I used to be a structural engineer, but now I primarily write books for children and young adults. The Parker Inheritance is my ninth book! I also write short stories, and I teach in the MFA program for Writing for Children and Young Adults at Vermont College of Fine Arts.
When did you realize you had a talent and a passion for writing? What inspired you to be a writer?
I always wanted to be a writer! So many books inspired me, especially novels written by Judy Blume and Beverly Cleary. But it wasn’t until I discovered Walter Dean Myers that I truly believed that I could be a writer. It took seeing a person of color writing books for kids to allow me to realize that I could write books, too.
Can you tell us a bit about The Parker Inheritance and why you were inspired to write it?
The Parker Inheritance is equal parts puzzle mystery, historical novel, and commentary on social justice issues. I was initially inspired by Ellen Raskin’s The Westing Game, and wanted to create a puzzle book in a similar fashion. But the book quickly took on a life of its own and grew to include pertinent threads concerning race and gender.
Why did writing for kids appeal to you more than writing for adults?
I love writing for young people, and I take that responsibility very seriously. I don’t believe it’s my job to give all the answers to young people in my books; rather it’s my job to provide the questions and to see what solutions they come up with. That’s what I like to do with all of my novels. I like to ask questions. I want the reader to be working as hard as I do to come up with solutions that they could apply to the real world.
You originally went to school with a different plan and you have a civil engineering degree. How did you transition from engineering to writing?
For a long time, I did both: engineering during the day and writing at night. I would have kept working as an engineer, as I love problem solving, but I was just traveling too much to maintain both jobs. The transition was pretty easy. Though I have to admit, I really miss the free coffee at my former day job!
Can you tell us a bit about your writing process and how you create your novels?
My process seems to change with every novel. I generally play around with an idea for a few days, weeks, or even months. At some point, I start writing. When I feel like I have a good grasp of the characters and the story, I stop and create a full outline. That’s when I usually share my work with my agent and editor – not before. Then, if we all agree, I get back to work finishing the novel.
What has been the biggest struggle for you as a writer?
Remembering that one book does not make a career. I always have to remind myself not to be too caught up in the marketing and promotion of a current book. My main job is to be writing that NEXT book, and to make it as personally fulfilling as all the books prior.
What advice would you give to struggling writers out there who are trying to accomplish their dreams?
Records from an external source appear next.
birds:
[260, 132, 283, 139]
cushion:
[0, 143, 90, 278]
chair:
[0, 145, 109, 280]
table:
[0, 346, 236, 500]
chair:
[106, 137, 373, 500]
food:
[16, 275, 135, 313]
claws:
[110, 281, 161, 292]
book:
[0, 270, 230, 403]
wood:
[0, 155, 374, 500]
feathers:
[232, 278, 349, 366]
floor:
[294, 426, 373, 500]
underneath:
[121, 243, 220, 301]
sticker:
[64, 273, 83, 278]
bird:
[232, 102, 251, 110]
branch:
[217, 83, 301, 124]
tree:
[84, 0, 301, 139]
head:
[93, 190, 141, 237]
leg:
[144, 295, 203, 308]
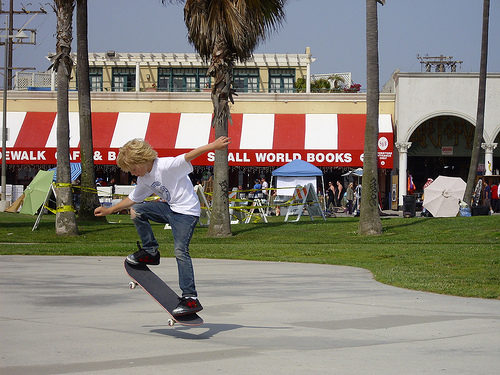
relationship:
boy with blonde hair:
[94, 135, 233, 317] [116, 137, 158, 177]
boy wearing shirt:
[87, 132, 234, 319] [126, 147, 202, 218]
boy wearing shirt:
[94, 135, 233, 317] [126, 152, 202, 218]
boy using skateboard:
[94, 135, 233, 317] [122, 255, 204, 327]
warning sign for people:
[282, 183, 327, 228] [320, 177, 355, 212]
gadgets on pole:
[0, 0, 47, 75] [333, 10, 413, 247]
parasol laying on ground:
[19, 170, 54, 216] [2, 196, 498, 373]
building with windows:
[90, 48, 312, 95] [91, 65, 291, 92]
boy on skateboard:
[94, 135, 233, 317] [122, 255, 204, 327]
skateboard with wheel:
[122, 255, 204, 327] [127, 280, 137, 290]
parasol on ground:
[19, 170, 54, 216] [2, 196, 498, 373]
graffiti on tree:
[369, 176, 379, 208] [355, 0, 386, 234]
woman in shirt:
[325, 180, 337, 210] [326, 190, 333, 199]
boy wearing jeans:
[94, 135, 233, 317] [126, 199, 201, 301]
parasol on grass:
[423, 173, 470, 217] [0, 220, 492, 298]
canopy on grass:
[264, 157, 330, 218] [3, 213, 499, 300]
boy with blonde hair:
[94, 135, 233, 317] [115, 137, 158, 173]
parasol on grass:
[18, 168, 53, 216] [3, 213, 499, 300]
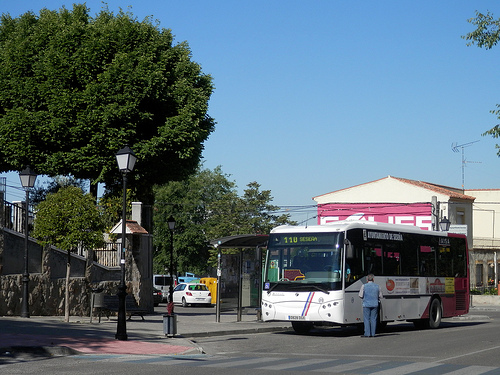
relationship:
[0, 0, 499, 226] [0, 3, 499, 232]
cloud in sky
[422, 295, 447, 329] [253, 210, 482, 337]
tire on bus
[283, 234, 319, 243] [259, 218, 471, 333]
read out on bus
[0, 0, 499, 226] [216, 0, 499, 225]
cloud in blue sky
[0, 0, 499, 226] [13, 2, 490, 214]
cloud in sky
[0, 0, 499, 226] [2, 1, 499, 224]
cloud in blue sky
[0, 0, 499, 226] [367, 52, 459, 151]
cloud in sky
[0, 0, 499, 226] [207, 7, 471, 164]
cloud in sky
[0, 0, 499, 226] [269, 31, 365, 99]
cloud in sky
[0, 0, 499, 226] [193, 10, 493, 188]
cloud in sky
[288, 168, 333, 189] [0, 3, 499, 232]
cloud in sky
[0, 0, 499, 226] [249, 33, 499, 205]
cloud in sky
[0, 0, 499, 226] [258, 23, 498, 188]
cloud in sky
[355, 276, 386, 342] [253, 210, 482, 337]
person by bus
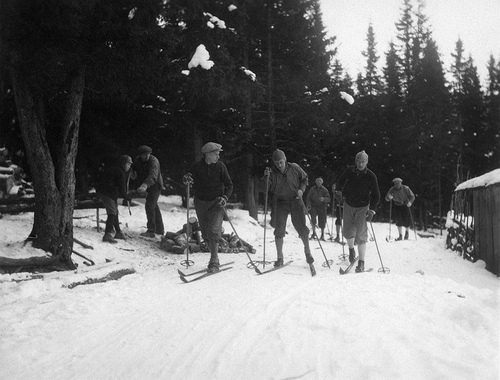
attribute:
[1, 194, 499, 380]
snow — snow-covered field, white, covering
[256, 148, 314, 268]
person — middle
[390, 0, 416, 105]
tree — tall, background, tall pine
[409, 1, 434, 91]
tree — tall, background, tall pine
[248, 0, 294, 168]
tree — tall, background, tall pine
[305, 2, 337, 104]
tree — tall, background, tall pine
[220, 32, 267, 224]
tree — tall, background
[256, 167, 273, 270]
ski pole — long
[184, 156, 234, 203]
sweater — black, dark v-neck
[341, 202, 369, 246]
shorts — tan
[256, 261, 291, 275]
ski — narrow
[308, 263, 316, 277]
ski — narrow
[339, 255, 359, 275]
ski — narrow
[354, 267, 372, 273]
ski — narrow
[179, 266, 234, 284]
ski — narrow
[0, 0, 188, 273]
tree — big, large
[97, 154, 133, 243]
person — tween age boy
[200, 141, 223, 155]
hat — gray, oversize newsboy hat, newsboy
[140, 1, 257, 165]
tree — tall pine, background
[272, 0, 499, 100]
sky — cloudy, background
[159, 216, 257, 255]
pile — of wood, of logs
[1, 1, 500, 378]
scene — monochrome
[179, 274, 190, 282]
tip — curled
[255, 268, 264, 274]
tip — curled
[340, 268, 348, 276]
tip — curled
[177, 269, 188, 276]
tip — curled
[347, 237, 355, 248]
sock — knit knee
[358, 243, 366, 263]
sock — knit knee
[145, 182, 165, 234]
pants — long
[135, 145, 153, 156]
cap — dark colored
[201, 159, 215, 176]
shirt — dark front-button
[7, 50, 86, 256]
tree trunk — thick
All new writers need to remember that a writer’s career is a marathon, not a sprint. I try not to think of all the pages it would take to complete a novel. That can sometimes be overwhelming. I like to take the work scene by scene, chapter by chapter. Those little pieces eventually add up.
Is there a fun fact about yourself that might surprise our readers if you were to share it with them?
I broke both of my ankles, at different times luckily. (Also, jumping off a flight of stairs to impress a girl isn’t exactly the smartest thing to do.)
What do you want kids to learn most from your novels?
That’s not for me to decide! I’m happy with whatever kids get out of my novels. And if they read one of my books and all they take away from it is that it’s fun, then that’s just as great!
Where do you see yourself going from here?
I just want to keep writing books. As long as I’m doing that, then I’ll be happy. Though I wouldn’t turn down a million-dollar contract…
Do you have any final words of wisdom that you would like to share with our readers?
Write what you love! Read what you love! But also, don’t be afraid to try new things. New authors! New genres! You might just surprise yourself!